Afin d’empêcher l’expulsion de ces fermiers, il a été adopté pendant les années 20 un certain nombre de lois leur donnant une certaine sécurité de jouissance tout en déterminant le montant du loyer à payer et les droits et responsabilités des parties. De ce fait, l’expulsion (qui ne peut intervenir que sur ordonnance judiciaire) est aujourd’hui limitée à un nombre très réduit de motifs, comme le non-paiement du loyer pendant trois ans. Comme c’était le cas du régime d’usufruit, ce droit peut être transmis par succession mais ne peut pas être vendu ou cédé d’une autre manière sans l’autorisation du propriétaire. Il s’agit par conséquent d’un système mixte qui conjugue des droits de propriété privée et des normes et pratiques coutumières.

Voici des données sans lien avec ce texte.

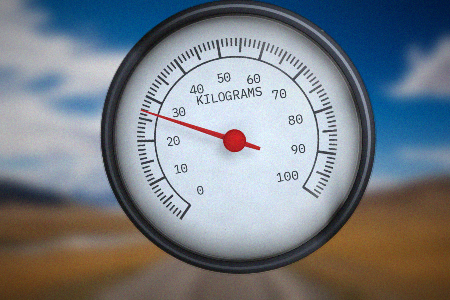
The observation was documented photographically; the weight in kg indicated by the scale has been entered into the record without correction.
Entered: 27 kg
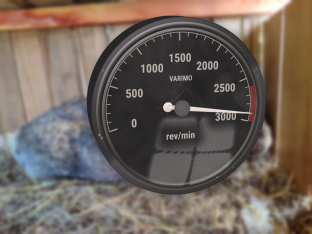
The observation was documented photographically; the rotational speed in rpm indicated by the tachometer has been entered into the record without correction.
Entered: 2900 rpm
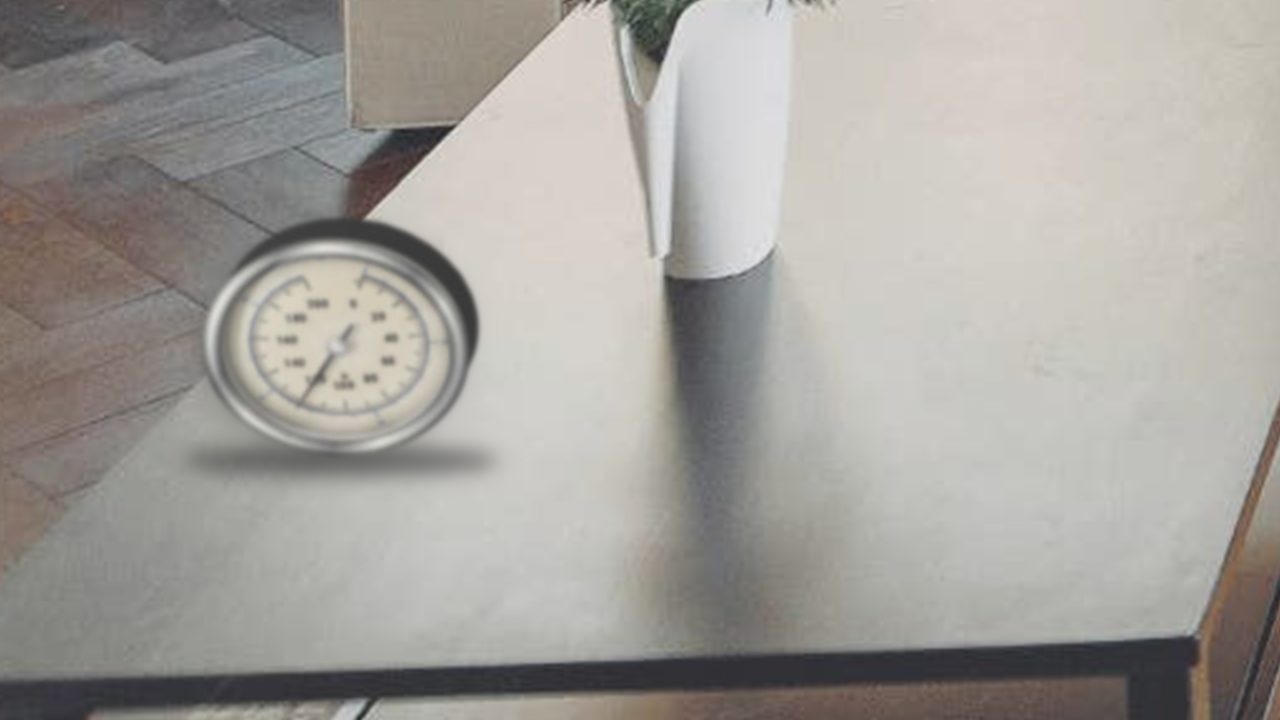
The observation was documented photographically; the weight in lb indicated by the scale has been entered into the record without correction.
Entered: 120 lb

(Lastarria-Cornhiel, S. et Melmed-Sanjak, J. 1999. Land tenancy in Asia, Africa and Latin America: A look at the past and a view to the future. Working Paper No. 27. Land Tenure Center, University of Wisconsin-Madison)

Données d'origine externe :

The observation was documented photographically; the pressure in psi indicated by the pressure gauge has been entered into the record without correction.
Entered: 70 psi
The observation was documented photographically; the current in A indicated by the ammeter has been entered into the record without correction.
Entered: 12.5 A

3.19 Dans de nombreux systèmes, l’un des éléments à prendre en considération est la mesure dans laquelle le fermier a respecté les clauses essentielles du bail. Si le fermier ne s’est pas acquitté de cette obligation, le propriétaire devrait pouvoir reprendre possession de la terre.

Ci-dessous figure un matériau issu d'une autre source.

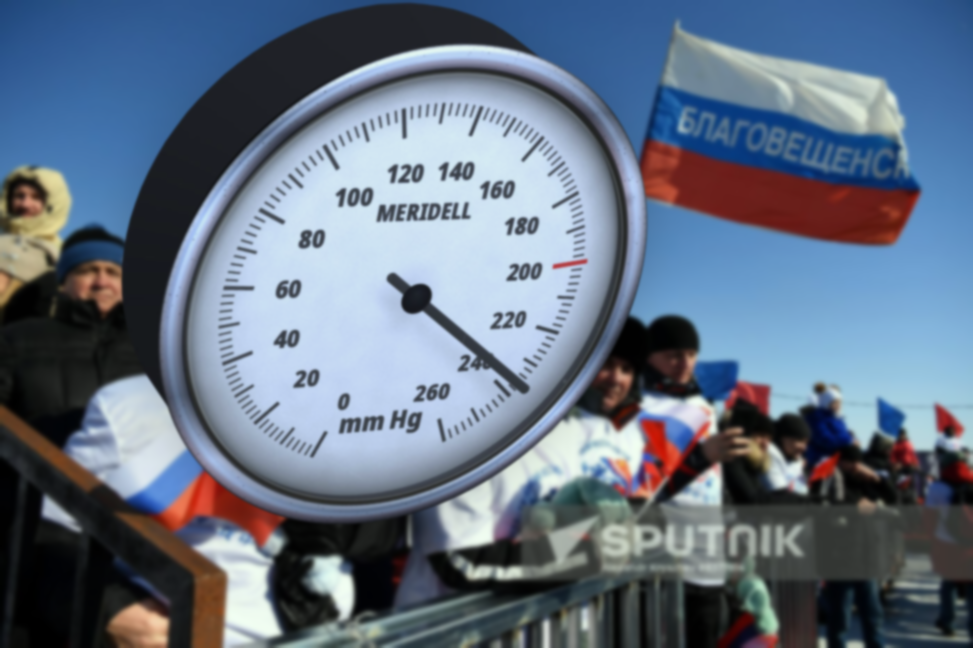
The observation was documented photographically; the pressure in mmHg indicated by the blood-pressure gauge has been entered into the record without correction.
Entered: 236 mmHg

3.20 Un autre élément dont il est souvent tenu compte est la situation et les besoins du propriétaire et de sa famille. L’on dit souvent que le propriétaire devrait pouvoir, à l’expiration du bail, reprendre l’exploitation. Dans d’autres cas, il est admis que le propriétaire devrait pouvoir reprendre possession de la terre pour qu’un membre de sa famille puisse commencer ou recommencer à l’exploiter. En Inde, la période couverte par le bail précédent est considérée comme une période d’«incapacité» durant laquelle les membres de la famille du propriétaire de la génération suivante se préparent à exploiter la terre. L’on peut également considérer que le propriétaire devrait être autorisé à reprendre possession de la terre à des fins de remembrement.

3.21 Une autre considération encore est la question de savoir si le locataire a besoin de la terre pour rester dans le foyer familial, ce qui peut être le cas si le bail porte également sur un logement qui devra être évacué si le bail n’est pas reconduit. Établir un lien entre la reconduction du bail et la résidence du fermier encourage le propriétaire à interdire au fermier de construire une maison, pour temporaire et fragile qu’elle soit, et à détruire celle qui existe déjà. De ce fait, l’expression «résidence» devra être interprétée au sens large de manière à englober non seulement les édifices physiques mais aussi les lopins de terre qui constituent le seul moyen de subsistance pour le fermier et les membres de sa famille, s’ils y résident effectivement ou non. Une autre considération en faveur du fermier est que le bail devrait être reconduit s’il serait injuste ou inéquitable de ne pas le reconduire.

3.22 Pour apprécier les considérations susmentionnées, il est clair que la politique concernant la reconduction des baux doit être fondée essentiellement sur l’équité et sur ce qui doit être considéré comme juste dans les rapports entre bailleur et preneur. Tout en admettant le principe que le propriétaire devrait pouvoir recouvrer possession de la terre, ce principe ne devrait prévaloir que dans des circonstances spécifiques, c’est-à-dire lorsque le propriétaire ou des membres de sa famille ont besoin de la terre pour l’exploiter directement. Dans les autres situations, de nombreux pays reconnaissent le droit du fermier de continuer d’occuper la terre. Dans les pays développés en particulier, cependant, les propriétaires ont cherché à élargir leurs droits de reprise de possession de la terre afin, le plus souvent, d’exploiter le potentiel commercial que représente la conversion de la terre à des usages non agricoles.